When the examinations ended, Vig summoned all sixteen shamans, Raven-Speaker among them. He did not speak at once, but sat silently behind his desk, waiting for them to offer their own explanations.

As high priest of the temple and headmaster of the school, Raven-Speaker was the first to step forward. No longer the eccentric figure of two years past, he now wore a plain black robe, much of the strange ink on his face had faded, and his long black hair hung loose over his shoulders. His presence radiated calm and compassion.

"My lord, we truly have worked diligently. But some of our brethren are newly arrived, and still struggle to grasp the material. I swear, in the name of the gods, that we shall devote ourselves fully to your instruction these next two months."

Having spoken his vow, he saw Vig wave his right hand impatiently. Relief flooded his face. Over the past two years, he had learned what this gesture meant: the lord would not pursue the matter further. If instead Vig had turned away, stony-faced, then someone's fate would have been grim indeed.

"Tell me, how do you propose to improve teaching quality?"

A woman shaman ventured, "Increase class hours. From six lessons a day to eight."

"That is unwise. A child's mind cannot endure so long. At best, five or six hours," Vig muttered, rubbing his eyes, and motioned for others to speak.

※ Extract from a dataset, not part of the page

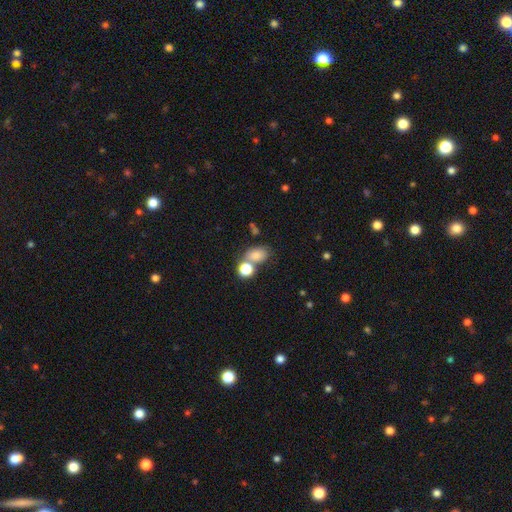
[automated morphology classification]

"Expand the supply of writing materials," suggested a young man named Kaimi Wildfire. His fiery red hair and sharp features bore a trace of Eastern blood.

"At present, the school owns but fifteen full sets of parchment textbooks. Not even the teachers can each have their own, let alone the pupils. I have seen perhaps a fifth of the children eager to learn, yet for want of books they copy onto fragile papyrus sheets. These tear and smudge easily."

Vig cut him off with a sharp wave.

"The treasury is strained. Do not expect me to squander more silver on parchment."

Parchment was ruinously costly. After slaughter, tanners scraped hides clean, soaked them in lime, stretched them taut, polished their surface—a three-week process. A calfskin might yield four to eight folio sheets, each side holding perhaps a thousand words. A sheepskin less: three to six sheets, only three to six thousand words in all. Double-sided writing risked the ink bleeding through.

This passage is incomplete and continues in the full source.